I picked up an Hydon Inline heater 200w. 

Cheers


----------



## Cactusface (5 Nov 2017)

Hi,
     I've just ordered one of these: https://www.banggood.com/220V-240V-...p-1132604.html?rmmds=myorder&cur_warehouse=CN From Bang-Good in China, their stuff don't seem so bad!!  Steveno when I saw the Maplin link, I thought that will be expensive or rubbish, but it does look quite good and useful.

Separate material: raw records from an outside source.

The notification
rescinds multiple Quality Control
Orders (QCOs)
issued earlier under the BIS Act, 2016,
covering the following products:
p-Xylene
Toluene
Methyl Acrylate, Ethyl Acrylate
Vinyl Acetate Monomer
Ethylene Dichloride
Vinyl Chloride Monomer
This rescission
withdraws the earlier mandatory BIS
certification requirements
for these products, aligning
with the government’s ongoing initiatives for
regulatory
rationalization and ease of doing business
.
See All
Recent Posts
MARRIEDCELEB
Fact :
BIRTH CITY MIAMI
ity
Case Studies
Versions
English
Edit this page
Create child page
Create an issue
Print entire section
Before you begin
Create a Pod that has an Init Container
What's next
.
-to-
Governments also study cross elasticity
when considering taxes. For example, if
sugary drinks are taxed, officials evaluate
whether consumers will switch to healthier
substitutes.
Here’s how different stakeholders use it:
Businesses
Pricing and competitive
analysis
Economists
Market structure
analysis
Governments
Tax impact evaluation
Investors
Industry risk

Why should I take all that time building my own controller, programmihg an Arduino, etc....    Think I might take a closer look at that, at £15 got to be a baregain? 
Regards

Mel.


----------



## steveno (5 Nov 2017)

Hello Mel,

The energenie extension worked a charm for me  couple of years ago, there are 4 programmable socket plus 2 standard socket which was more than adequate for my needs, however since moving house and leaving the scene it has been kept in my wardrobe, but finally decided to start a new tank hopefully it still working as will be using for my new set up, finger crossed.


----------



## Cactusface (6 Nov 2017)

Hi All,
      Well my inline heater arrived today from China! Looks good, with adaptors for different sized piping. Can I wait till tomorrow to get a metre of 12/16 pipe or will I nick some off my old Eheim 2213 classic??  But in the meantime here's a few pictures. I'll get back once it fixed in place and working? The instructions are in Chinese, but it seems very simple, just follow the pictures, if you must.

Regards

Mel.


----------



## kadoxu (6 Nov 2017)

I use inline heaters whenever I can. I have 4 tanks and only the Fluval Edge doesn't have one... mainly because I'm not using a canister filter on it. Even my Fluval Chi (20L) has a 300W inline heater.


----------